The Sask. party awarded two massive P3 schools contracts Monday – to the same multi-national conglomerate – so seven non-Saskatchewan corporations and two Saskatchewan companies will take a profit from Saskatchewan children’s schools.
A large firm headquartered in Milwaukee will be responsible for maintenance and operations of Saskatchewan schools on two long-term contracts, likely about 30 years. P3 deals are costly complex ownership and financing schemes in which the province essentially rents its own schools from management conglomerates. In P3 deals, one or several large for-profit corporations put up the capital in exchange for a hefty profit and massive interest fees.
Corporations comprising the conglomerate, which calls itself Joint Use Mutual Partnership (JUMP), include:
- from British Columbia, Concert Infrastructure;
- from Ontario, Bird capital;
- from Ontario, Bird Design-Build;
- from Saskatoon, Wright Construction;
- from Alberta, GEC Architecture;
- from Saskatoon, Kindrachuk Agrey Architecture; and
- from Milwaukee, Johnson Controls and its Canadian subsidiary offices.
“For private corporations to make a profit off operating our children’s schools on a 30-year contract, that money comes right from families in the form of more property taxes,” said NDP deputy leader Trent Wotherspoon. “And, to add insult to injury, the proponents aren’t even from Saskatchewan – the profits go directly to British Columbia, Ontario and out of country.
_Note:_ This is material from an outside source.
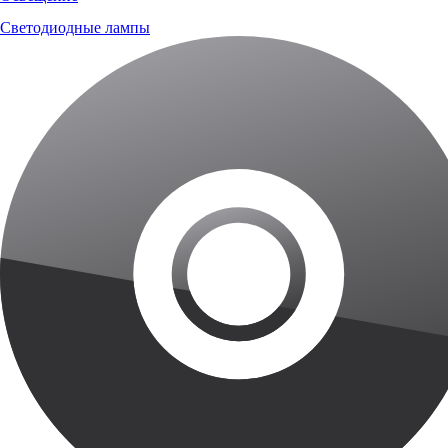
Светодиодные лампы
Plus, the local construction industry is largely shut out of building our community’s schools.”
The NDP has been critical of the use of a P3 rent-to-own scheme in education, noting that it typically costs more; that local community access is restricted or made very expensive by the management company; and that the local economy, including the local construction industry, doesn’t benefit as they should from large-scale construction projects.